(User interface change data)
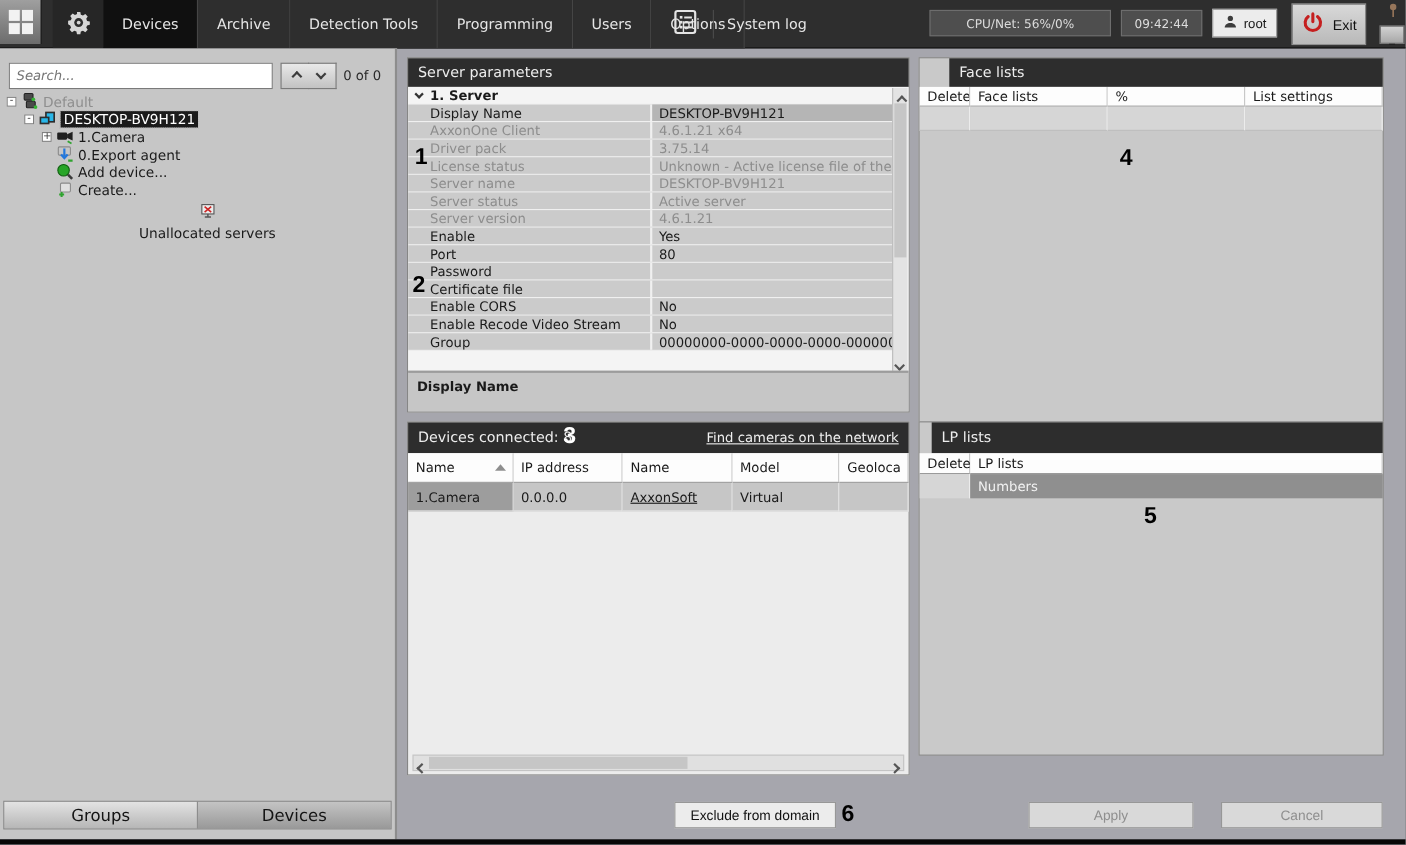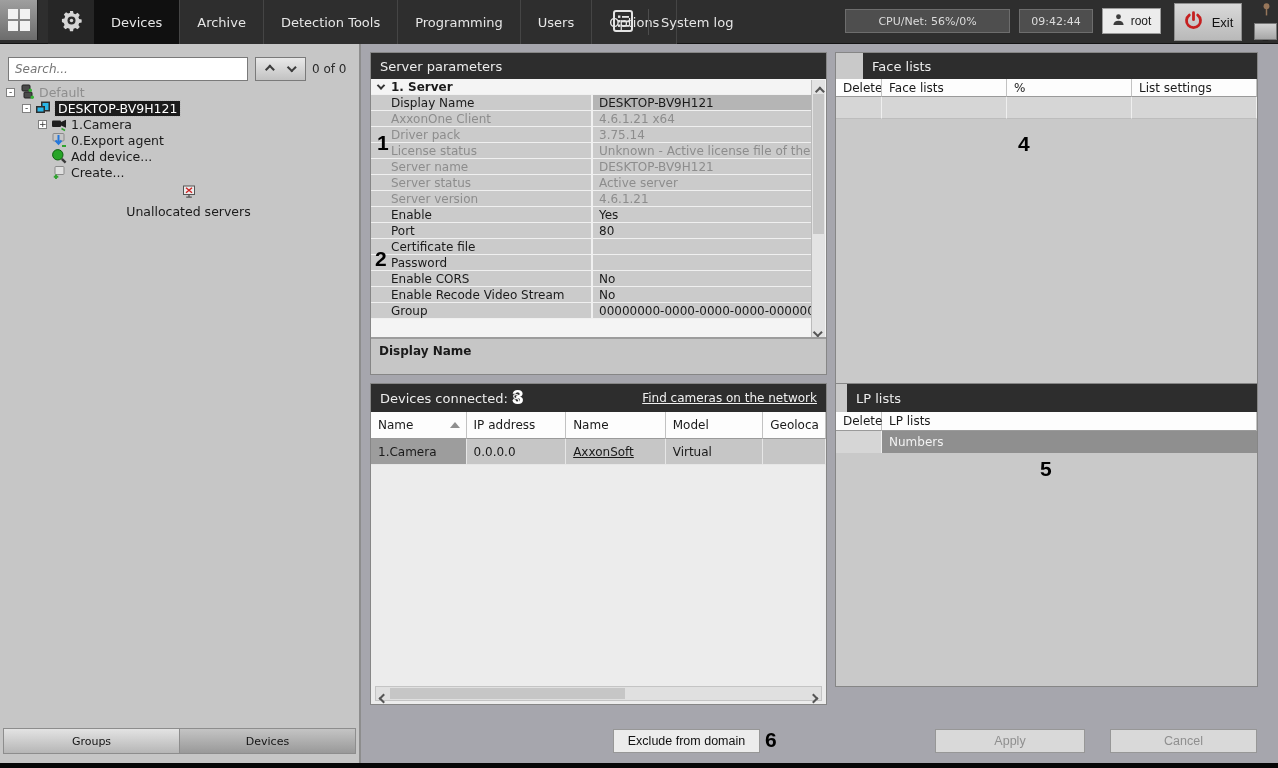"Certificate file" div.prow { order: before "Password" -> after "Password" }
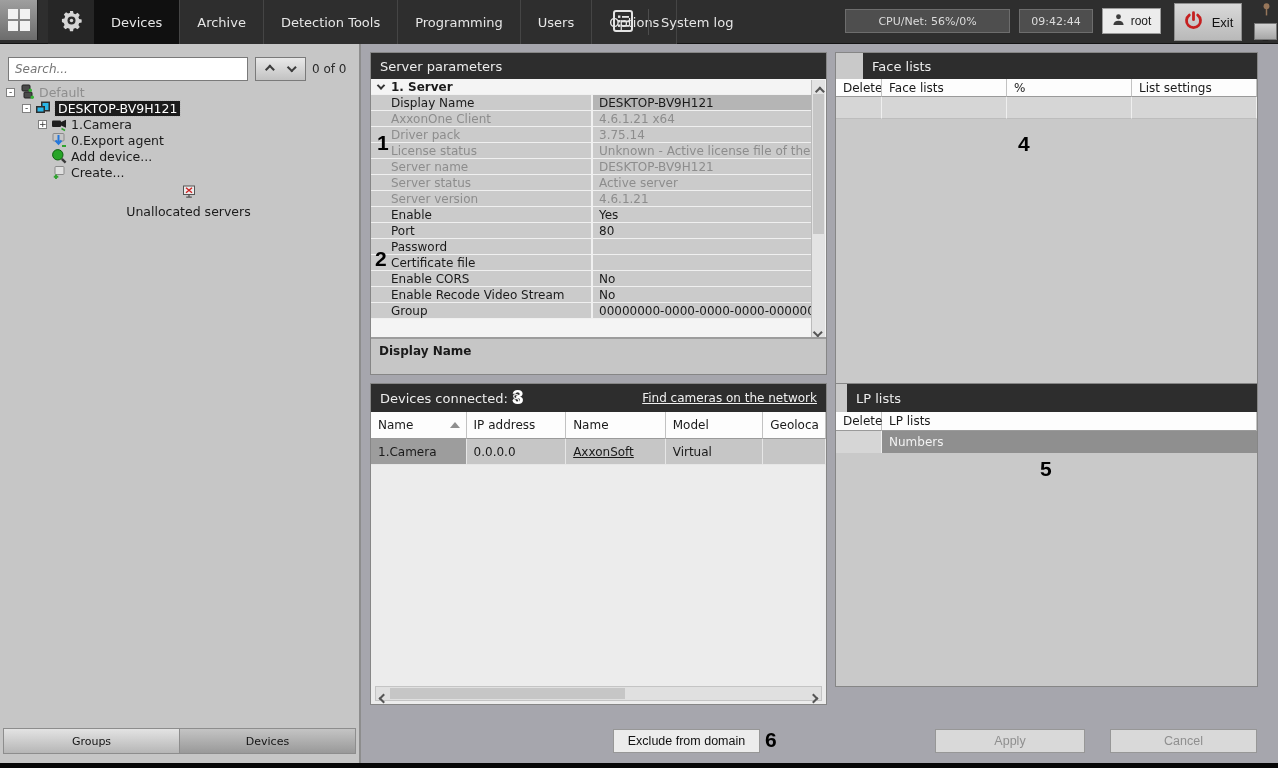"Groups" .side-tab { font-size: 11px -> 15px }
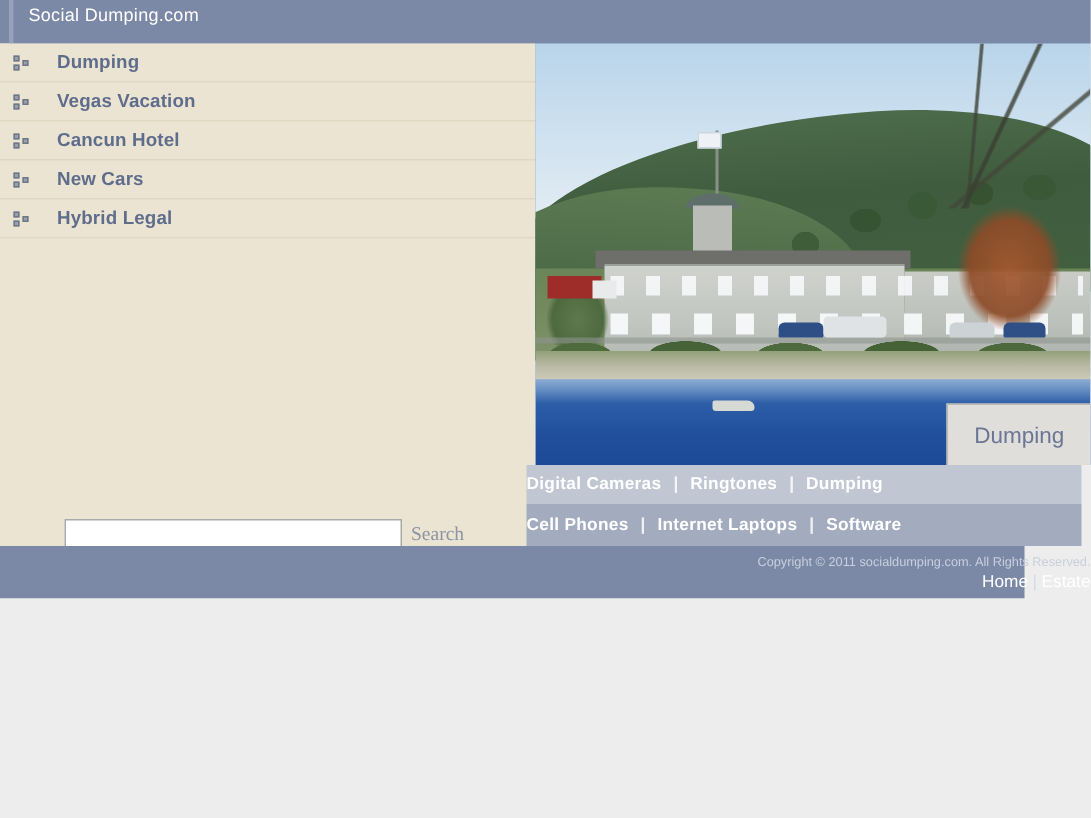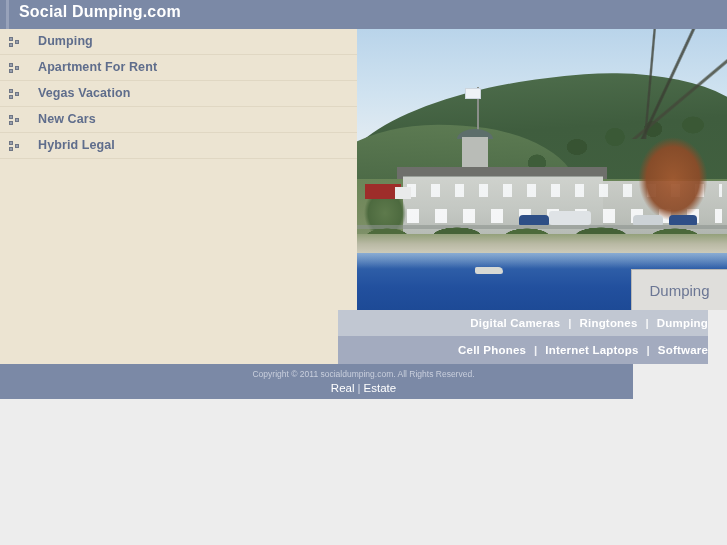"Social Dumping.com" .site-title { font-size: 16px -> 12px; font-weight: 700 -> 400 }
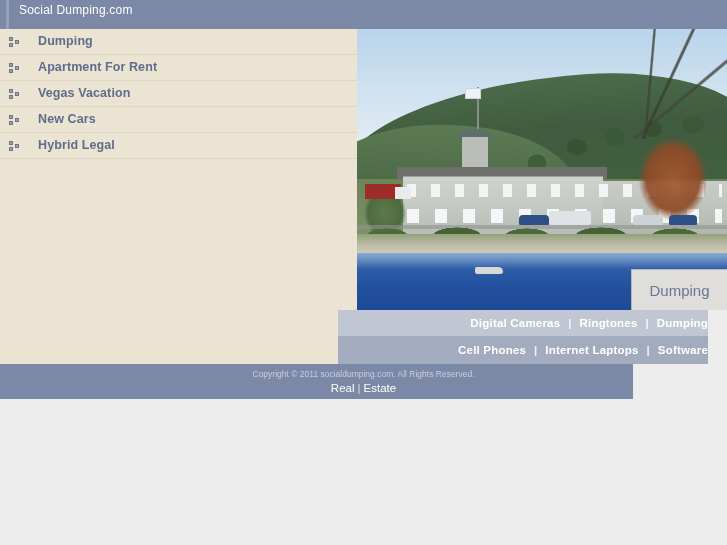"Apartment For Rent" div.nav-item { html: <div> <span> <i></i> <i></i> <i></i> </span> <span>Apartment For Rent</span> </div> -> none }
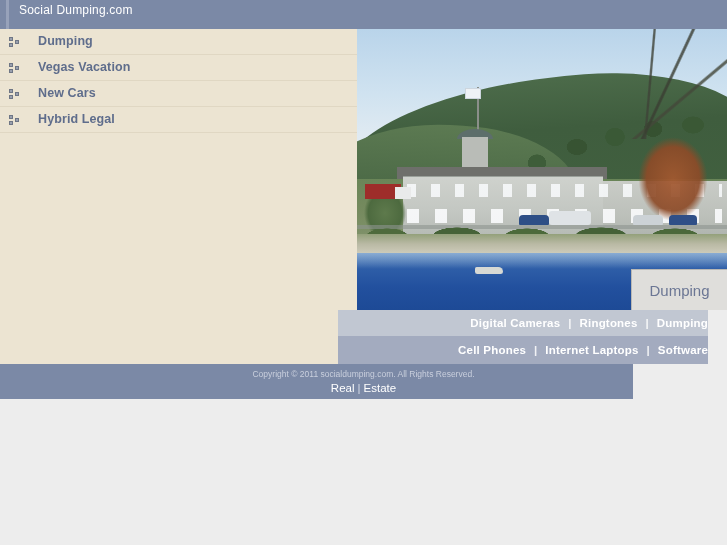"Cancun Hotel" div.nav-item { html: none -> <div> <span> <i></i> <i></i> <i></i> </span> <span>Cancun Hotel</span> </div> }
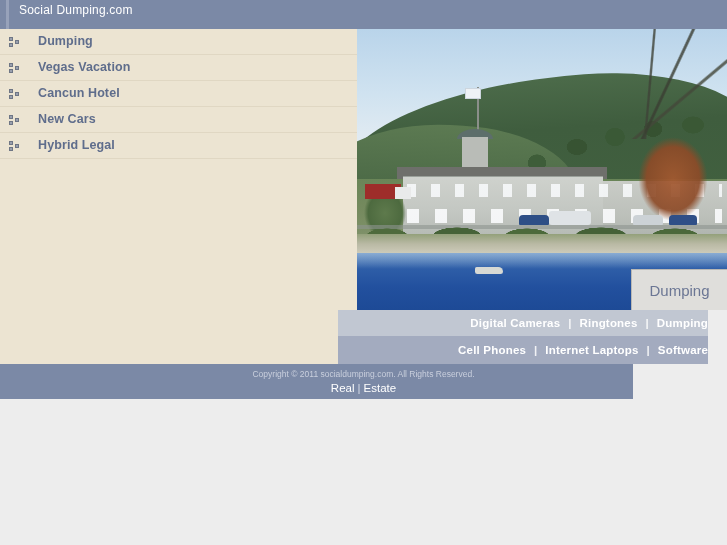"Digital Cameras" .links-row { justify-content: flex-end -> flex-start; left: 338px -> 351px }
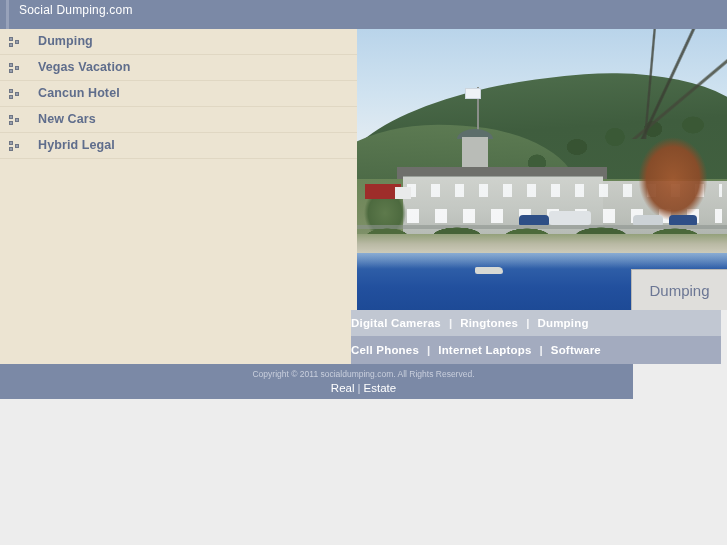"Search" div.search-area { html: none -> <div> <input> <span>Search</span> </div> }
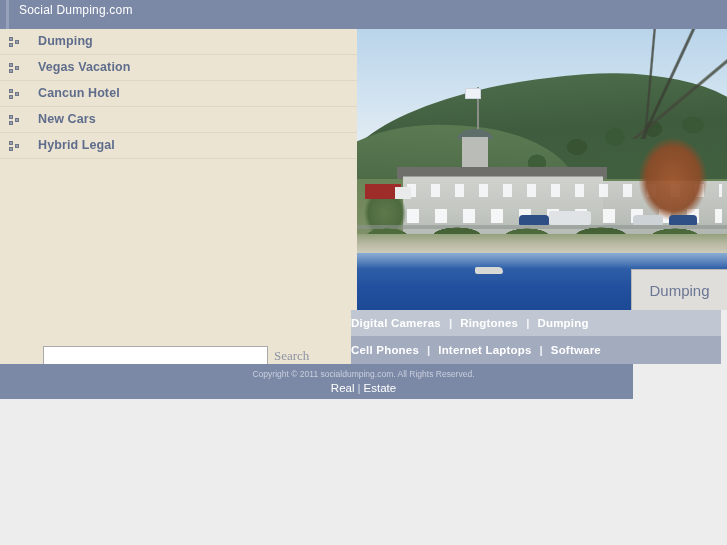"Copyright © 2011 socialdumping.com. All" .footer { text-align: center -> right; width: 633px -> 683px }
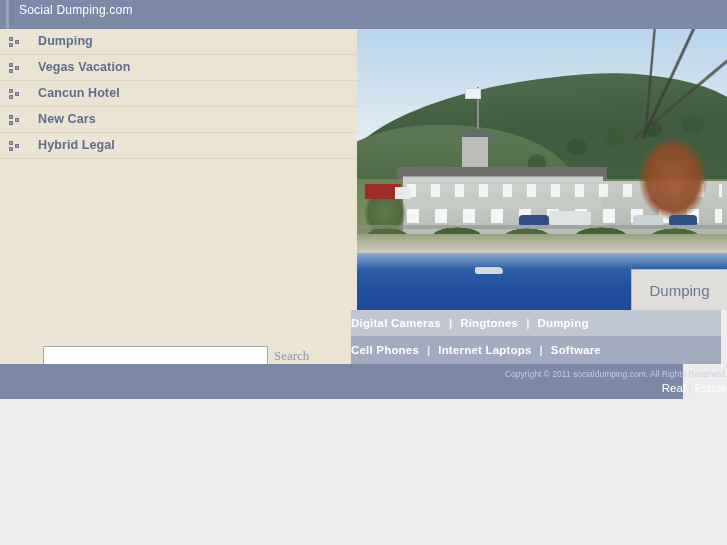"Real" a { text: Real -> Home }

### [WHAT TO PRODUCE]
The response should hold only an exact retyping of the lines from the beginning of the data through the line containing "html: <div> <span>", both ends kept, pictures omitted.

### [RESULT OF THE EXERCISE]
"Certificate file" div.prow { order: before "Password" -> after "Password" }
"Groups" .side-tab { font-size: 11px -> 15px }
"Social Dumping.com" .site-title { font-size: 16px -> 12px; font-weight: 700 -> 400 }
"Apartment For Rent" div.nav-item { html: <div> <span> <i></i> <i></i> <i></i> </span> <span>Apartment For Rent</span> </div> -> none }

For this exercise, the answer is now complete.